Having the ML config file is wonderful - as are the nice big fonts in the latest menus. It's really usable in the field.

Being at a racetrack, I was dealing with a huge range of sounds. On one shot, I might be standing next to a mechanic firing up a 1972 V12 Ferrari 312P race car. In another paddock stall, it might be just me, a car and some empty water bottles. Ten minutes later I'm filming the big bore cars at full scream on the front straightaway.

It's easy to remember to turn the gain down when the meters go red. It's hard to remember to turn them back up for the next shot.

For a one man deal, I can't recommend the juicedLink enough - especially if you use it with an XLR splitter. That would have let me crank the gain into one channel and run it low into the other. That's truly a set and forget setup.

There are a couple things that you'll want: 1) a spare battery, the JL eats them alive if you run phantom power and forget to turn it off, 2) the Allen key for mounting/unmounting to/from the camera - you might need to tighten it up at some point, and 3) a spare cable - ours died on the first take of a recent shoot.

And Chris is right, you'll want the Boostaroo or some other headphone amp. I was running on meters alone when I forgot to turn my gain back up.

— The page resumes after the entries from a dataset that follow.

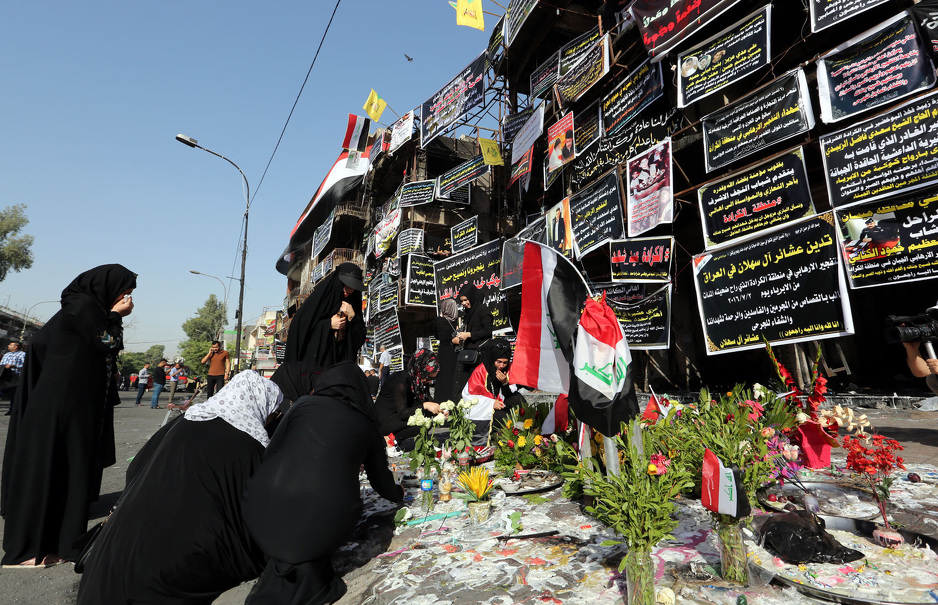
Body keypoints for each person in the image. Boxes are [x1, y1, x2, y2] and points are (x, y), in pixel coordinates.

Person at [75, 372, 284, 604]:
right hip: (171, 569)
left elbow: (135, 469)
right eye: (274, 413)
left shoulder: (188, 420)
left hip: (115, 552)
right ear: (260, 405)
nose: (272, 419)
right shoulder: (251, 447)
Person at [1, 264, 136, 567]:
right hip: (61, 407)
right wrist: (116, 317)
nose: (126, 298)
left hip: (70, 406)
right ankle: (31, 552)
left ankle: (58, 545)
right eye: (124, 291)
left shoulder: (81, 309)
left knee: (67, 474)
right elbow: (108, 343)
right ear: (106, 287)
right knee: (49, 472)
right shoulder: (83, 308)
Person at [242, 362, 403, 605]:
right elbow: (381, 481)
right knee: (322, 510)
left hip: (261, 511)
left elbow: (270, 452)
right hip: (323, 523)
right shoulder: (364, 423)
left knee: (297, 519)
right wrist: (399, 493)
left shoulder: (303, 405)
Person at [284, 262, 366, 368]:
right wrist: (328, 324)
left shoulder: (353, 305)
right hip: (316, 365)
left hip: (340, 365)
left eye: (352, 286)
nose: (348, 289)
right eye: (345, 284)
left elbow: (359, 339)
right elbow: (300, 327)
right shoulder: (321, 300)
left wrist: (353, 317)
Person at [461, 338, 524, 445]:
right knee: (505, 419)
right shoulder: (480, 371)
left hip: (501, 405)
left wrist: (505, 383)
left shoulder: (509, 369)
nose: (501, 366)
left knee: (518, 400)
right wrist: (491, 403)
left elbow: (509, 393)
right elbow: (469, 397)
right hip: (485, 409)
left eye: (505, 362)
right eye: (498, 362)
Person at [375, 349, 443, 449]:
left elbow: (428, 402)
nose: (429, 382)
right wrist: (426, 406)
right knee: (420, 422)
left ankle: (392, 440)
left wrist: (439, 410)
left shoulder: (418, 381)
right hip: (385, 420)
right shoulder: (401, 381)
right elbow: (403, 413)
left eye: (433, 379)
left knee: (426, 420)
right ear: (419, 371)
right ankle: (388, 440)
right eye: (428, 378)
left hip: (397, 417)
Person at [452, 283, 494, 396]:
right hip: (469, 356)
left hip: (480, 356)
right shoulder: (468, 313)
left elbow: (488, 331)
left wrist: (469, 335)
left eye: (466, 299)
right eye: (461, 301)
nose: (464, 303)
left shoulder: (482, 310)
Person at [434, 298, 460, 404]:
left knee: (442, 378)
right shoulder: (455, 322)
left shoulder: (438, 321)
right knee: (452, 378)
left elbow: (436, 335)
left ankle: (441, 402)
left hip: (443, 352)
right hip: (454, 352)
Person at [1, 340, 26, 415]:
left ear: (15, 347)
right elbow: (2, 364)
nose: (8, 346)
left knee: (13, 395)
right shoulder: (6, 354)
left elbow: (25, 365)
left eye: (10, 345)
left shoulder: (22, 355)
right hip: (5, 377)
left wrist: (14, 366)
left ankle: (12, 410)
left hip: (15, 378)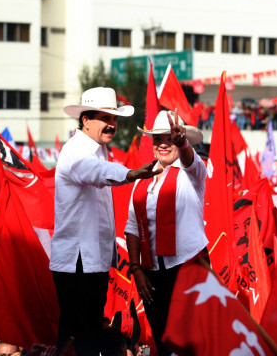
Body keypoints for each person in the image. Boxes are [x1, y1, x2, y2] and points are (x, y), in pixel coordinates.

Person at [50, 87, 162, 356]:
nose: (111, 124)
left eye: (114, 119)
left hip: (92, 262)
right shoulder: (75, 150)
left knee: (86, 336)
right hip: (76, 263)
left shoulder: (98, 151)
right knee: (78, 339)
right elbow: (96, 172)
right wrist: (131, 173)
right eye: (104, 118)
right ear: (85, 120)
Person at [125, 110, 208, 356]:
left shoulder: (191, 173)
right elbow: (131, 226)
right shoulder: (142, 179)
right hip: (152, 275)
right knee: (163, 343)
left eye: (169, 138)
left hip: (187, 268)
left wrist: (181, 142)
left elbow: (191, 161)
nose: (163, 143)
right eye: (157, 138)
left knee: (190, 342)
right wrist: (136, 268)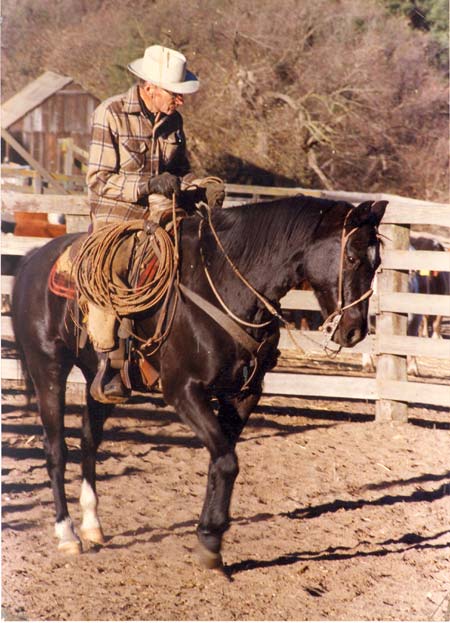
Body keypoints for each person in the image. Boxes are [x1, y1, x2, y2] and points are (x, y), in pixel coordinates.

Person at [85, 44, 224, 403]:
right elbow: (98, 180)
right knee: (110, 272)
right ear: (150, 88)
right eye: (175, 94)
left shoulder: (172, 121)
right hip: (115, 217)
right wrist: (146, 185)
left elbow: (179, 171)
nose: (181, 101)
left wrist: (200, 185)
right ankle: (109, 362)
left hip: (159, 212)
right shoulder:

Not having to sync up audio is excellent. There's no way I could have manually sync'd the racetrack stuff easily. Without dialog, the sounds were pretty random. (Then again, I might just get creative with how I line them up them in the edit.)

Another nice thing about recording in-camera is that you can play it back immediately on an HD TV and get good sound. That wasn't important on my racetrack shoot, but it can make you and a potential client very happy. (Rather than dailies, you might call these "hourlies".)

And yeah, lately, I've been running the JL full bore and the Magic Lantern at 17dB analog gain.

One odd thing with the latest firmware is that it records the first take at the wrong volume, and has the wrong gain for the first second of each clip. Just do a throwaway take when you start the firmware. Tramm doesn't have this problem on his camera. Our latest guess is that it depends on the speed of the flash card. If you try a recording around a constant sound, you'll be able to quickly find out if this is an issue on your camera.

The most important thing to do is to develop a mental checklist. This includes turning on the juicedLink when you start and turning it off when you're done. Also, consider your picture style and color balance. Start out with a written checklist. Do it the same way every time. Pretty soon it becomes habit.

FWIW, I mostly used the 28mm in the paddock on the shoulder rig. At trackside, I mostly used the 200mm on the tripod, occasionally going to the 85. I really learned the value of quick-disconnects on the shoot. It seemed to take forever to switch from tripod to shoulder and back.

BTW, the zebras on the ML firmware rock. It was easy to get the exposure right where I wanted it very quickly. Reviewing the footage in post, I nailed every shot, blowing out only what I deliberately chose to sacrifice.

Well, that covers it. Best of luck with your shoot!